(Stored items)
-*-

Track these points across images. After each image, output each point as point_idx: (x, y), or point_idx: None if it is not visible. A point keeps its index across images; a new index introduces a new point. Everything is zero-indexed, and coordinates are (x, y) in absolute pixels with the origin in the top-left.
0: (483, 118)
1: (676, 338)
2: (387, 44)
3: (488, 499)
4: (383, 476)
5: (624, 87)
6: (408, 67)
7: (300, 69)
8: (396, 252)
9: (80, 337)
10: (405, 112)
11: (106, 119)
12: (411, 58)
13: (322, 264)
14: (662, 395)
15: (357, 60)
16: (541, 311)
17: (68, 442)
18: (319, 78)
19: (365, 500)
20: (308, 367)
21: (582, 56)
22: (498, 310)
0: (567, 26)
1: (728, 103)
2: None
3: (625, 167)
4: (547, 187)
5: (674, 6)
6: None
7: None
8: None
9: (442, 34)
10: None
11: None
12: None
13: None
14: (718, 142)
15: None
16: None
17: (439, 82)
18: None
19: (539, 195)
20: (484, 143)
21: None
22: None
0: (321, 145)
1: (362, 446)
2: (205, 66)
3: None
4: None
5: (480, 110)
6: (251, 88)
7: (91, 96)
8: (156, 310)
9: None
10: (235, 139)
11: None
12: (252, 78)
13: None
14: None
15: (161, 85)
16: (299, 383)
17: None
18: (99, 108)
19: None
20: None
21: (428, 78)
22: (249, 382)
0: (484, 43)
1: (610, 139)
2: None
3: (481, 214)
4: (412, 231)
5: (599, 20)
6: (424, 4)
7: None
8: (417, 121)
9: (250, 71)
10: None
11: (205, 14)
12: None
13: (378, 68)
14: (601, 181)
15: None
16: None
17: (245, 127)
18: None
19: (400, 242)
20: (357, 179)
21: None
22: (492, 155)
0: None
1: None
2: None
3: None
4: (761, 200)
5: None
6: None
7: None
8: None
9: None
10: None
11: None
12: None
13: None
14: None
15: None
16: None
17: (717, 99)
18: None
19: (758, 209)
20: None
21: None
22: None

-*-

» Task to complete
Put the rows from the first one through the row containing "21: (582, 56)", inclusive, into a numbered list, leaving out any blank lines.

» Output
1. Track these points across images. After each image, output each point as point_idx: (x, y), or point_idx: None if it is not visible. A point keeps its index across images; a new index introduces a new point. Everything is zero-indexed, and coordinates are (x, y) in absolute pixels with the origin in the top-left.
2. 0: (483, 118)
3. 1: (676, 338)
4. 2: (387, 44)
5. 3: (488, 499)
6. 4: (383, 476)
7. 5: (624, 87)
8. 6: (408, 67)
9. 7: (300, 69)
10. 8: (396, 252)
11. 9: (80, 337)
12. 10: (405, 112)
13. 11: (106, 119)
14. 12: (411, 58)
15. 13: (322, 264)
16. 14: (662, 395)
17. 15: (357, 60)
18. 16: (541, 311)
19. 17: (68, 442)
20. 18: (319, 78)
21. 19: (365, 500)
22. 20: (308, 367)
23. 21: (582, 56)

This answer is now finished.